Our Story
As co-founders, we arrived here by different routes. Different schools, cities, careers. Even different personality profiles (we took tests online!).
What we shared was less obvious.
We did well in our careers. We grew teams, delivered results, earned well, and checked all the usual boxes of success. Yet over time, a quieter feeling grew that something was missing. Titles, pay, and recognition were present, but purpose felt absent (and no, another promotion didn’t fix it).
“I hit the common benchmarks of success—worked at sought-after companies, earned well, delivered consistently. And yet, I found myself heading toward burnout, driven largely by how work was designed.”
Around us, we noticed the same pattern. At dinners and social gatherings, work was rarely spoken about with joy. It was something to endure. Something that drained people before the week had even begun (usually somewhere between Sunday evening and Monday morning). If most of our waking hours are spent at work, we wondered what happens when work itself becomes a source of stress?
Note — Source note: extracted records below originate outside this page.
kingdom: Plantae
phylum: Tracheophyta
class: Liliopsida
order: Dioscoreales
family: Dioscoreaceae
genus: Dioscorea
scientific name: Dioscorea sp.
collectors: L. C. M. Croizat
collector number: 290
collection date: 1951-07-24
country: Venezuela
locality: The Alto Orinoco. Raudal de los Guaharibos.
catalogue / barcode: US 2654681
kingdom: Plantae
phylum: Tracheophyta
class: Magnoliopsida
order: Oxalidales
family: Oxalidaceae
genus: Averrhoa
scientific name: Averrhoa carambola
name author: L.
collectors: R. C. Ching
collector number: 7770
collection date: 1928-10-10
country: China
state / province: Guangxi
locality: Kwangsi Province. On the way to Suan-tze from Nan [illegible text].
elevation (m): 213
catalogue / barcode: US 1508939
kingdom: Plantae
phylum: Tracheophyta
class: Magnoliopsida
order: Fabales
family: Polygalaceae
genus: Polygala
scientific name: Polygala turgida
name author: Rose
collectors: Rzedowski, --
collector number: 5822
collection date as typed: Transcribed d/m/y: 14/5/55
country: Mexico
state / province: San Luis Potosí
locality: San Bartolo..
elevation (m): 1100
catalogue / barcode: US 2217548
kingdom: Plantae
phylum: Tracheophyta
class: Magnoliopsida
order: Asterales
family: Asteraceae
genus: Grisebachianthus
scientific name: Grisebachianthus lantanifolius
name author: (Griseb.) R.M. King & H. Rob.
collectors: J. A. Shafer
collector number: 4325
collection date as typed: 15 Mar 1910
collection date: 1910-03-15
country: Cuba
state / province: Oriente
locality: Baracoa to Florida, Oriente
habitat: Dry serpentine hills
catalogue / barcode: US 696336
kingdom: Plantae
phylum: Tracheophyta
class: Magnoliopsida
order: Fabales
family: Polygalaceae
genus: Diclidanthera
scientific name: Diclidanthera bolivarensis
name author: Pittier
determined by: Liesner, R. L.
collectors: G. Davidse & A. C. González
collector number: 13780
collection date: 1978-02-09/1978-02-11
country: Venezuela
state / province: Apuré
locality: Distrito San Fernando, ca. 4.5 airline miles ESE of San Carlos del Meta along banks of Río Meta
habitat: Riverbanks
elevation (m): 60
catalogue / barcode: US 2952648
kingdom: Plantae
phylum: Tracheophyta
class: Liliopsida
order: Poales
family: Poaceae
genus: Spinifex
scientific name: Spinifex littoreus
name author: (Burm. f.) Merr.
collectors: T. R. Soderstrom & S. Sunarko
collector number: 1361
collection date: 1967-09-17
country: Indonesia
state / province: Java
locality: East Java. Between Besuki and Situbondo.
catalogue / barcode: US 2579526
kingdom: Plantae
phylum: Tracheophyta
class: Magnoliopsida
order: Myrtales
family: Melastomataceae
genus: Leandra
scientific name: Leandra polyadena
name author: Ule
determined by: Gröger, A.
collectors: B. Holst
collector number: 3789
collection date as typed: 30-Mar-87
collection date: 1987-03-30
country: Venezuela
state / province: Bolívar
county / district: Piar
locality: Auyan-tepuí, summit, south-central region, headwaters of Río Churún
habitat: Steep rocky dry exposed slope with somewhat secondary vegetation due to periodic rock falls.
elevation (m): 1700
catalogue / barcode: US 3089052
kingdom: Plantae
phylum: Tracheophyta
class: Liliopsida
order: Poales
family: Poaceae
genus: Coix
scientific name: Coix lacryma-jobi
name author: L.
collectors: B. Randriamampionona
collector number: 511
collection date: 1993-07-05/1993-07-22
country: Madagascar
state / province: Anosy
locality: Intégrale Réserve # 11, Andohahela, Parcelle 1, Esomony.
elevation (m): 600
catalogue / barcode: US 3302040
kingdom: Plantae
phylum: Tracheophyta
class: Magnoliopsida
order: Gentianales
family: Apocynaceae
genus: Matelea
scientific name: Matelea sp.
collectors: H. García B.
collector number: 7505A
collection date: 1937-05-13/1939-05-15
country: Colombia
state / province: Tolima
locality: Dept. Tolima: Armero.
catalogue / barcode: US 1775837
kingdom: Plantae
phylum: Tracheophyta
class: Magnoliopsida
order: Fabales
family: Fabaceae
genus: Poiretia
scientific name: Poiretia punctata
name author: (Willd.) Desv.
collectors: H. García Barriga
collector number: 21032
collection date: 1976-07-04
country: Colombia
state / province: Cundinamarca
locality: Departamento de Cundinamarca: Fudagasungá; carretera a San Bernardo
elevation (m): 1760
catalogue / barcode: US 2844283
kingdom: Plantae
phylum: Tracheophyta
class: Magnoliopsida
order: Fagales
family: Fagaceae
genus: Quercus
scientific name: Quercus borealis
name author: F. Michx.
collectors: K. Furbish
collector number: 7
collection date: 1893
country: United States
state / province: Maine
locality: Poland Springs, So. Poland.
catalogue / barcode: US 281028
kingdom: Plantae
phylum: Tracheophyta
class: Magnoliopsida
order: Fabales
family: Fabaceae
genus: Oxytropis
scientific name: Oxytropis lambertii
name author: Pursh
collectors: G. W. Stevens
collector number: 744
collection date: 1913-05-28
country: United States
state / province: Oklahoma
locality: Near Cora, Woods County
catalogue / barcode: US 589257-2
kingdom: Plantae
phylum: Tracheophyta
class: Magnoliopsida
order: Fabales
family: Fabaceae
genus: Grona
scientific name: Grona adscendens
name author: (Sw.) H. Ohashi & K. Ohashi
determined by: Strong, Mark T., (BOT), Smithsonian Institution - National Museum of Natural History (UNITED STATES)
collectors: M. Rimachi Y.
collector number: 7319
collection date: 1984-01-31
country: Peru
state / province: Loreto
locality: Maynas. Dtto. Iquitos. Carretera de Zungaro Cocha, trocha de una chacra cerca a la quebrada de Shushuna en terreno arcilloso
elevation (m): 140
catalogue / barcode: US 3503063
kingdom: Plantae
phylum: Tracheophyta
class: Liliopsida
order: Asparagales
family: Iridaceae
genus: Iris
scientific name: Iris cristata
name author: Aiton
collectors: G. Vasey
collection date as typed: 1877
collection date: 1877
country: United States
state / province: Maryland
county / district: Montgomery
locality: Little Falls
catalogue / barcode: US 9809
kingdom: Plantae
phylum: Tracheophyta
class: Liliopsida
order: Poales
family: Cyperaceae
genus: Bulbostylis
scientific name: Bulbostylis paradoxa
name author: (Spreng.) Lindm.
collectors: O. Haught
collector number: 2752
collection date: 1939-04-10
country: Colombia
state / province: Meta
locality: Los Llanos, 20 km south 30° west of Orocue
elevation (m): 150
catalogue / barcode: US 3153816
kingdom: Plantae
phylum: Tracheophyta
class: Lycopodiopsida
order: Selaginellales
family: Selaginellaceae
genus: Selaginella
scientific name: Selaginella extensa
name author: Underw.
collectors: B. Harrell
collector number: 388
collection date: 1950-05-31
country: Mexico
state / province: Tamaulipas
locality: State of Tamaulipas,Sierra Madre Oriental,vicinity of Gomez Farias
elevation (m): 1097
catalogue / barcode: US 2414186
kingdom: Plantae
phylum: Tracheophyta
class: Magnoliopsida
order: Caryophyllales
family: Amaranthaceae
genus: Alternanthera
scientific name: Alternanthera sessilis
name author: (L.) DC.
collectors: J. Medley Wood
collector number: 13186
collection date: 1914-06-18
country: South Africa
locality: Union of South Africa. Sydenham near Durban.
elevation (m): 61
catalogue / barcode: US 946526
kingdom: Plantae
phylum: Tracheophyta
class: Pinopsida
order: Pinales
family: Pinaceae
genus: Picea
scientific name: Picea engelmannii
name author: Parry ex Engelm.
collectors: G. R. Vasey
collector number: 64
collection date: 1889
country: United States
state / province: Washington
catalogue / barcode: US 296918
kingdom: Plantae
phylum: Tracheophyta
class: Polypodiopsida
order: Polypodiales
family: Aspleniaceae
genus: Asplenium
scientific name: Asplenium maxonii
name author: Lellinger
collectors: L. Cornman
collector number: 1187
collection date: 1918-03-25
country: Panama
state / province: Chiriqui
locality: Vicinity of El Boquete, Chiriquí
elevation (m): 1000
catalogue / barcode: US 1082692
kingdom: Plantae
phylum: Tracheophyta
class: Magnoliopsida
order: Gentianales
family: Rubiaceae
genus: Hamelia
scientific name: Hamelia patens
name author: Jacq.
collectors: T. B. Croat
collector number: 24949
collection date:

“I left the predictable comfort of rigid processes for the messiness of human behavior,” says Harini. “That’s where I learned that when people are trusted and treated like adults, both humans and businesses thrive.” (Adults, it turns out, like being treated as such.)
“Lack of trust is a major driver of workplace stress,” says Rajesh. “I saw that both employers and employees usually have good intent. When transparency increased, trust returned—and productivity followed. The workplace became lighter. That mattered.”
We found resonance in stories like Ricardo Semler’s, proof that organizations could perform exceptionally well by simply treating people with respect. That meaningful work and strong business outcomes weren’t opposites. They were deeply connected (radical idea, we know).
Slowly, things became clear.
The problem we wanted to solve: workplaces that create unnecessary stress.
The skill we had: designing systems where people can do their best work (without heroics).
The way forward: helping organizations unlock human potential, simple.
That became our ikigai.
So here we are, quietly trying to build organizations for people. And for business. Because when work is designed well, it works.